*Exercise 1*:
In the forum thread about stolen tools, what price does 2buckcanuck give for a complete set of taping tools?
*** Opening of Page extract ***
# tools got stolen



## slapshot (Oct 15, 2011)

So, most of my tools got stolen the other day. Does anybody know if you could buy used taping tools anywhere in Calgary? Is anybody selling any tools? if anybody could help me out with this would be greatly appreciated


----------



## 2buckcanuck (Jul 9, 2010)

Sorry to hear about your loss there slapshot (good name), no chance on finding out who stole them, so you can torture , then kill them:furious:

Maybe check out all wall or wall tools on line, I was very shocked at the sticker price on a complete set. still around $3,000 or so. But I almost paid that amount just for a new Bazooka years ago.

Do they got kijiji in your area, I think they do

And so your going to face another loss, your Flames against the Leafs tomorrow night.:jester::jester:

Go Leafs Go


----------



## Bazooka-Joe (Dec 31, 2010)
*** Close of Page extract ***
*Exercise 2*:
Gather every line of the entries that contains the string "trim".
*** Opening of Data records ***
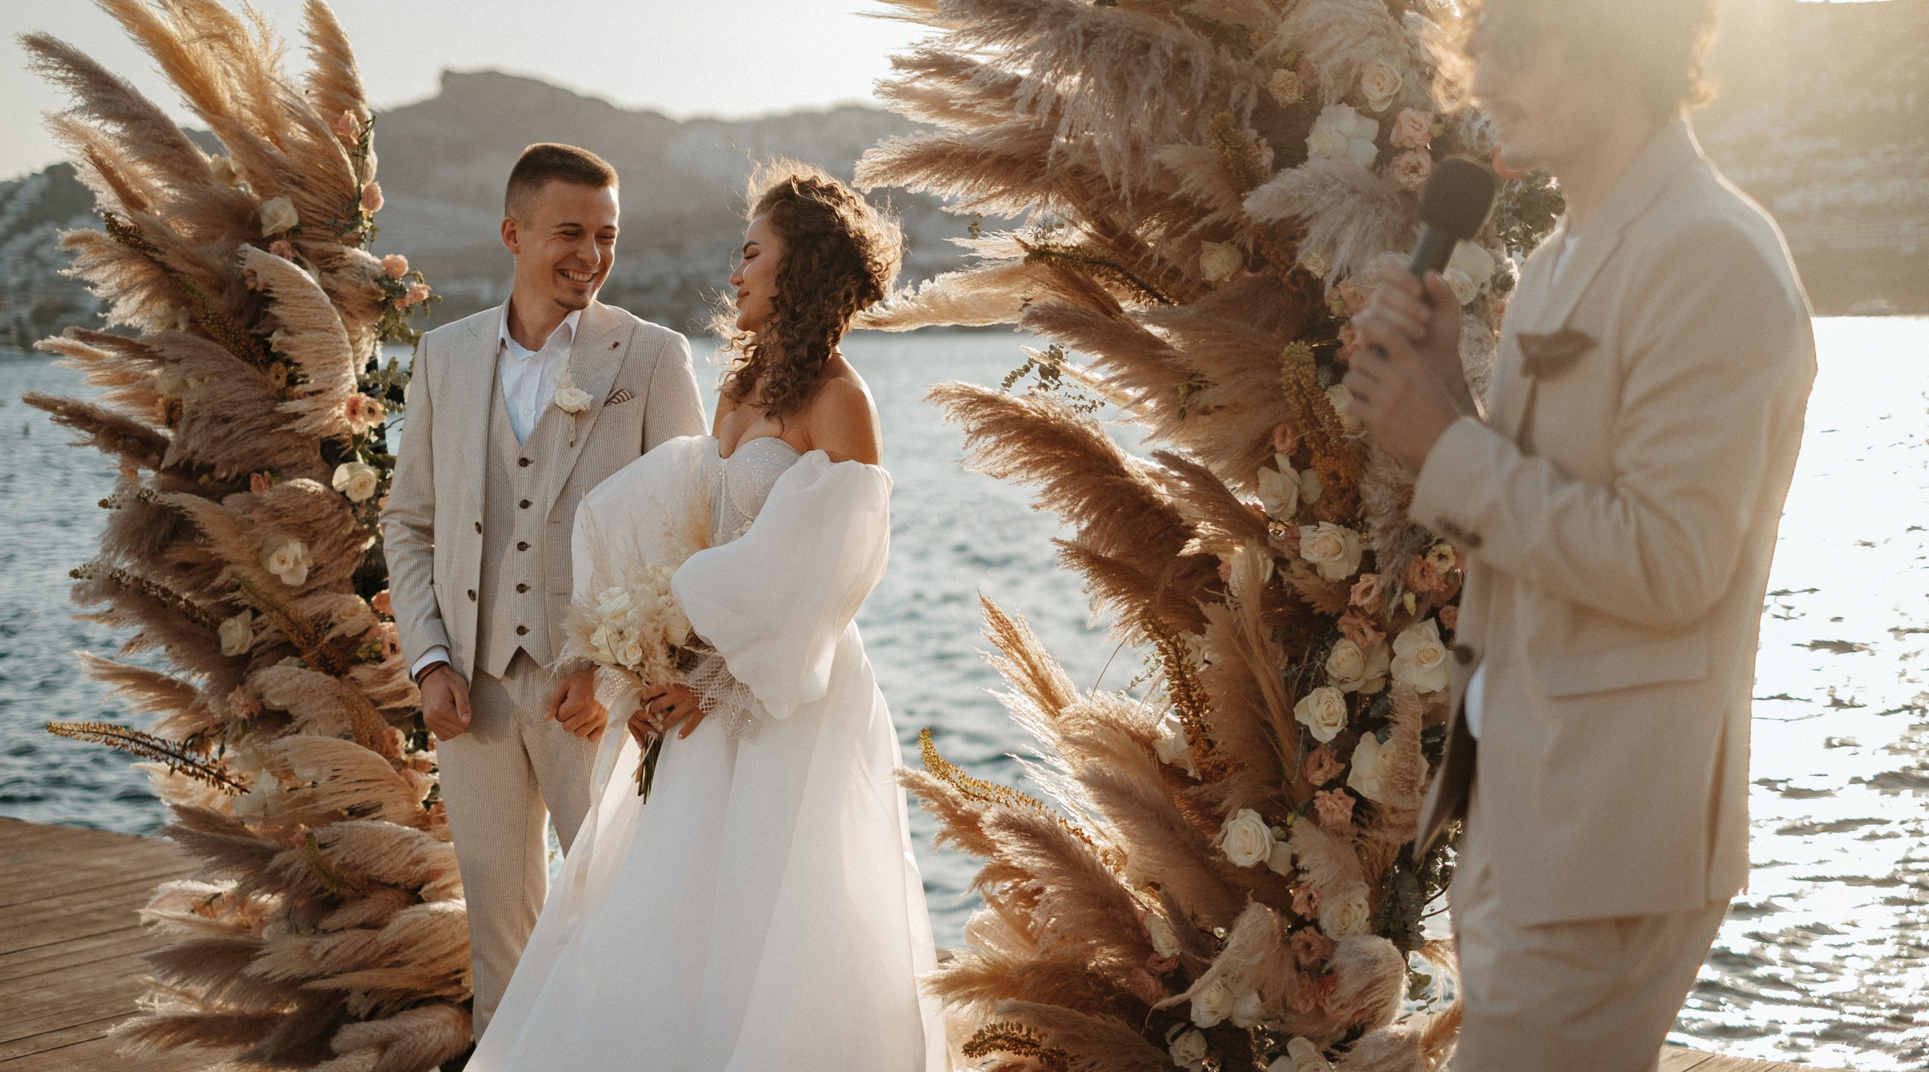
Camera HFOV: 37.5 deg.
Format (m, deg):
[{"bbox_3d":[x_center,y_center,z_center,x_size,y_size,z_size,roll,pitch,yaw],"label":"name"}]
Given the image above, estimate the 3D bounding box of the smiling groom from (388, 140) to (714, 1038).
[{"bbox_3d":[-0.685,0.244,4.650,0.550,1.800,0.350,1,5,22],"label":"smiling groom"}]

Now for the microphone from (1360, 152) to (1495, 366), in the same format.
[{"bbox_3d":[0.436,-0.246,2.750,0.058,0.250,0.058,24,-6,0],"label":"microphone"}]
*** Close of Data records ***
*** Opening of Data records ***
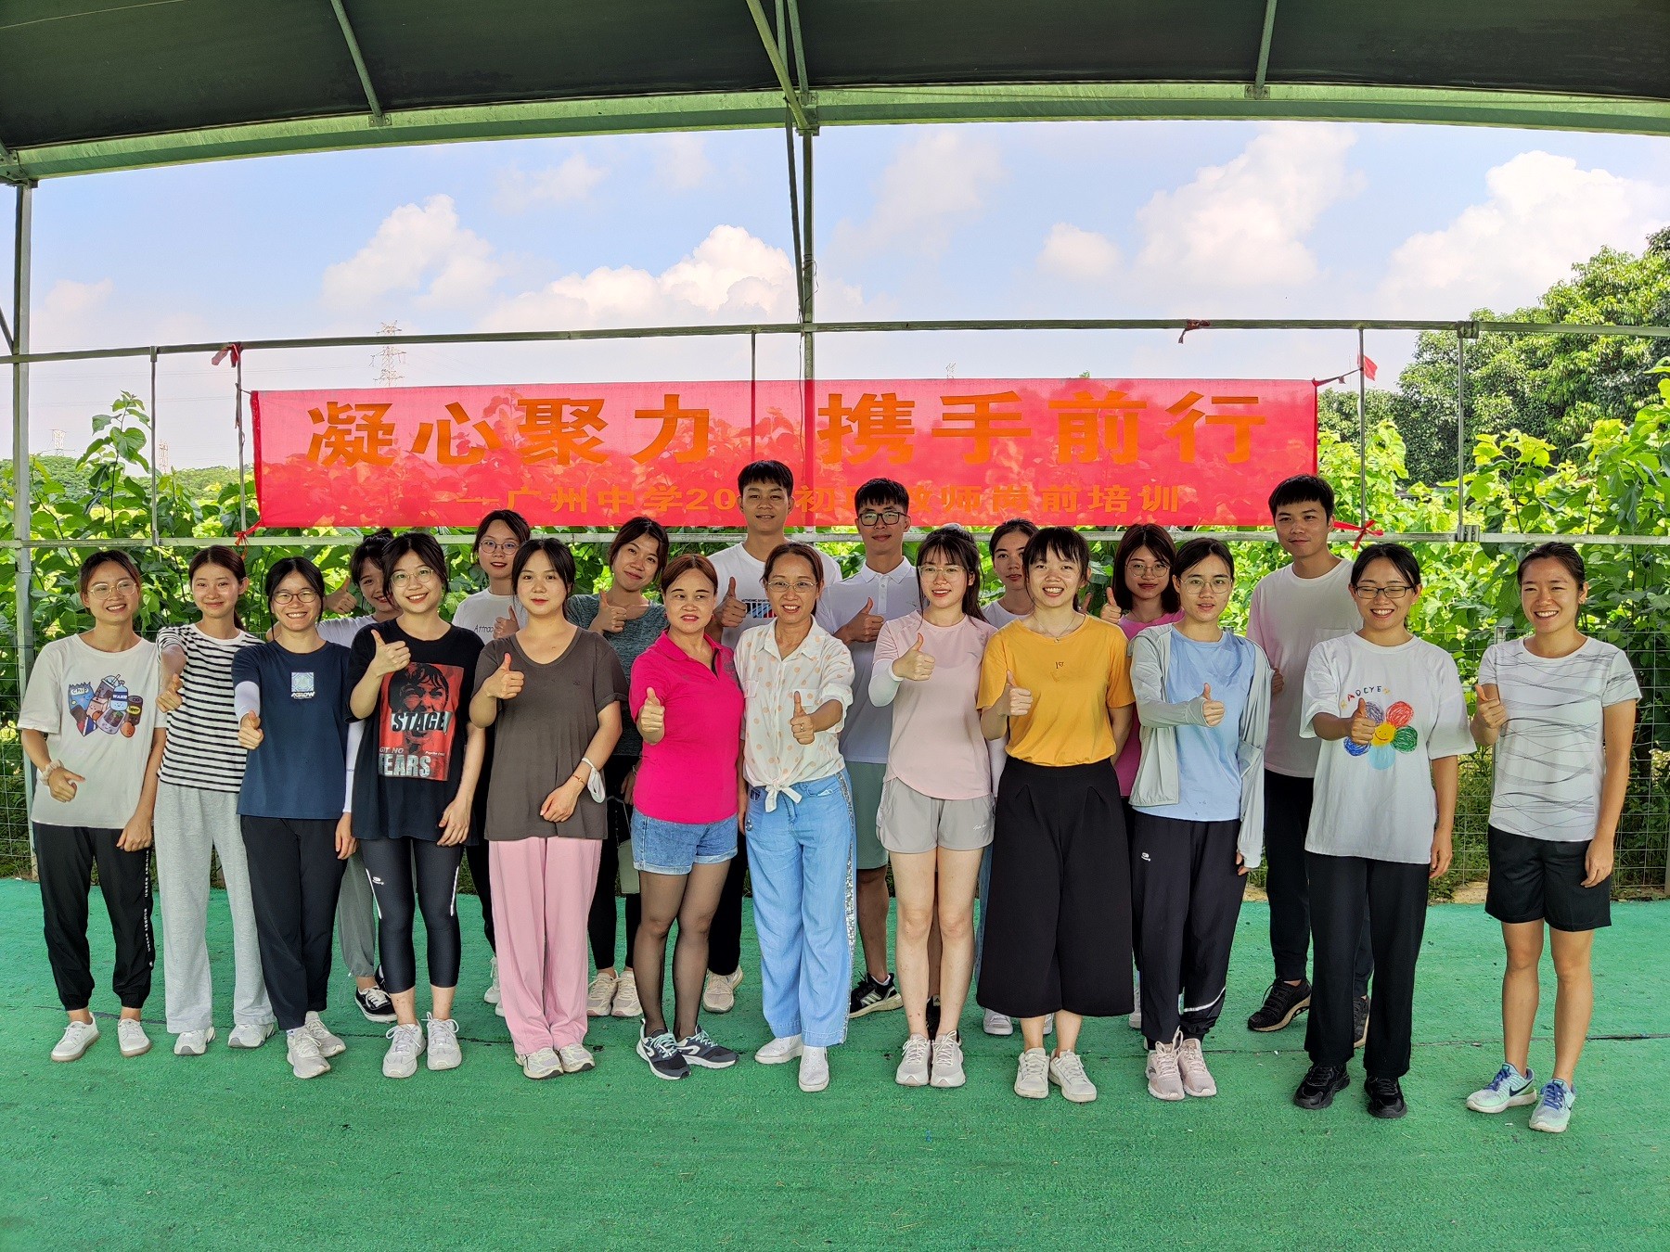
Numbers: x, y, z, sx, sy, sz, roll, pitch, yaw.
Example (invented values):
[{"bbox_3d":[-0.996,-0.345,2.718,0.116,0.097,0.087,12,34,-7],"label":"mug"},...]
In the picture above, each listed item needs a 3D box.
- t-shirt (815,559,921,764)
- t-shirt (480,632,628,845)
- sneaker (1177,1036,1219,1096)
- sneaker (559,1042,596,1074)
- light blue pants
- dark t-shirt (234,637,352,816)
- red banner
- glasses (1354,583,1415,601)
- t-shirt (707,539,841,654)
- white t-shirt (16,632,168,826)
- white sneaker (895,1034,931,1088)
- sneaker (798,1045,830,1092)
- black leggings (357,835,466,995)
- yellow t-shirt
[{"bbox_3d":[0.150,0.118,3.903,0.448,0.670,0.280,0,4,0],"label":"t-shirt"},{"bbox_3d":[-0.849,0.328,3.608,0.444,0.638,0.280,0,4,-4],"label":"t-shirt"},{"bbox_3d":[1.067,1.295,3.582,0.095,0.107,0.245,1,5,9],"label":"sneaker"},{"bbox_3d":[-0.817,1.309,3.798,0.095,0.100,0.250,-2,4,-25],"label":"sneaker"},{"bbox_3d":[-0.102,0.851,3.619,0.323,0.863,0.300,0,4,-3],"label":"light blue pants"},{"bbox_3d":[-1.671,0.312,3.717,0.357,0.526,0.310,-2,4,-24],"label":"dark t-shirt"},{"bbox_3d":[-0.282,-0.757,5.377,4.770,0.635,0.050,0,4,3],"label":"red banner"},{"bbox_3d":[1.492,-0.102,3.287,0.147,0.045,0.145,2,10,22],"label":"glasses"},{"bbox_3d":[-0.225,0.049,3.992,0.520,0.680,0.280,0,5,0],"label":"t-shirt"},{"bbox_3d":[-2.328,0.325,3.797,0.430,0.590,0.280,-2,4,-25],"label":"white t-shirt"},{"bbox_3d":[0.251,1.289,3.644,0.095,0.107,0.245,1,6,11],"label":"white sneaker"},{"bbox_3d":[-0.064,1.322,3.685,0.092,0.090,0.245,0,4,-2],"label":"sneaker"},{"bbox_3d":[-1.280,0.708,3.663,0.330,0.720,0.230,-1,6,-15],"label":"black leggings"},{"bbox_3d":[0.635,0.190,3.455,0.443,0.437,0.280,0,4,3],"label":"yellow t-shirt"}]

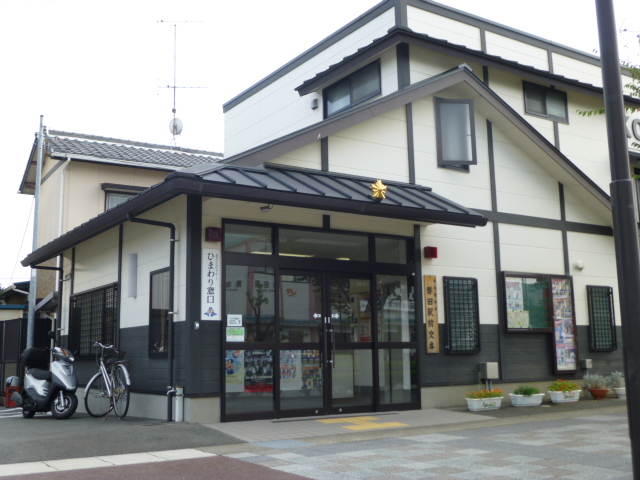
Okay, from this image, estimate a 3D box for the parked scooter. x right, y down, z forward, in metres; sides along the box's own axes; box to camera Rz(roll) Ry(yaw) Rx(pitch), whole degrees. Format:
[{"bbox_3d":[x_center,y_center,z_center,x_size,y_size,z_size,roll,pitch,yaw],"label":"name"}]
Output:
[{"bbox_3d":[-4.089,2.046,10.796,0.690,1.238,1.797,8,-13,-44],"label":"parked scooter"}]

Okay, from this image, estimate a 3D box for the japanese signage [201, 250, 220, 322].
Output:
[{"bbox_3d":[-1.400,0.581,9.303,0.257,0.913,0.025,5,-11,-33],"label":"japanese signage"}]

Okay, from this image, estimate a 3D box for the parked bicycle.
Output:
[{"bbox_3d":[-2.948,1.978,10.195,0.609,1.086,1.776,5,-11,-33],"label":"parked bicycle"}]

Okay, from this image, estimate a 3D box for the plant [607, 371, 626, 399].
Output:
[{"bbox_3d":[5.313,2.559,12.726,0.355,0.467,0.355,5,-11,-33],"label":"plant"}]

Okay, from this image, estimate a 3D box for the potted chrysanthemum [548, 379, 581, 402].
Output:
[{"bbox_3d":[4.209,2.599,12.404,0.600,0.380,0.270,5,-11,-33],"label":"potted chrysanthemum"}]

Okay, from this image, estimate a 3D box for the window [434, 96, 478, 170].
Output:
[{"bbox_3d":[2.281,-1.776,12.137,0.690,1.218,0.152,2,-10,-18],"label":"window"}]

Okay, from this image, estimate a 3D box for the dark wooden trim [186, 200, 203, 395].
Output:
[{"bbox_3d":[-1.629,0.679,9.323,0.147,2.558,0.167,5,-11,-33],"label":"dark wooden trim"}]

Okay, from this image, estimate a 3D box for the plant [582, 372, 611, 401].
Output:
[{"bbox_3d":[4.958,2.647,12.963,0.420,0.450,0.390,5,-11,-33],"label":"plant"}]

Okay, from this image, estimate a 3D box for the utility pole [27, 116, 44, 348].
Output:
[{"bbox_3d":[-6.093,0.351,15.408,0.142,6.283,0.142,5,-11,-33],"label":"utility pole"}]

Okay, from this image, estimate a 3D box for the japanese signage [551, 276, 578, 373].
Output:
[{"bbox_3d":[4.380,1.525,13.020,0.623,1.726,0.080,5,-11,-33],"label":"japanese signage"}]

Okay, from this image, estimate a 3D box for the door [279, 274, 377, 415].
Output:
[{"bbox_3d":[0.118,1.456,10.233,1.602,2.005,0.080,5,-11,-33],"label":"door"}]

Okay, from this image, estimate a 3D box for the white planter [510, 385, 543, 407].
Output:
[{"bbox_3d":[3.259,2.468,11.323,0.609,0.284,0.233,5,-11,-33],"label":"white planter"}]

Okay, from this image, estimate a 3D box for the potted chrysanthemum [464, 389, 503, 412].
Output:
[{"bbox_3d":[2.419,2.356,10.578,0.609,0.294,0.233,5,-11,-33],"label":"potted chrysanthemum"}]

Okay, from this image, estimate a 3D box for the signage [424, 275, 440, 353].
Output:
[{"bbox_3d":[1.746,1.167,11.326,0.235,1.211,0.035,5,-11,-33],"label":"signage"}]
*** Close of Data records ***
*Written solution 1*:
Around $3,000.

*Written solution 2*:
Okay, from this image, estimate a 3D box for the dark wooden trim [186, 200, 203, 395].
[{"bbox_3d":[-1.629,0.679,9.323,0.147,2.558,0.167,5,-11,-33],"label":"dark wooden trim"}]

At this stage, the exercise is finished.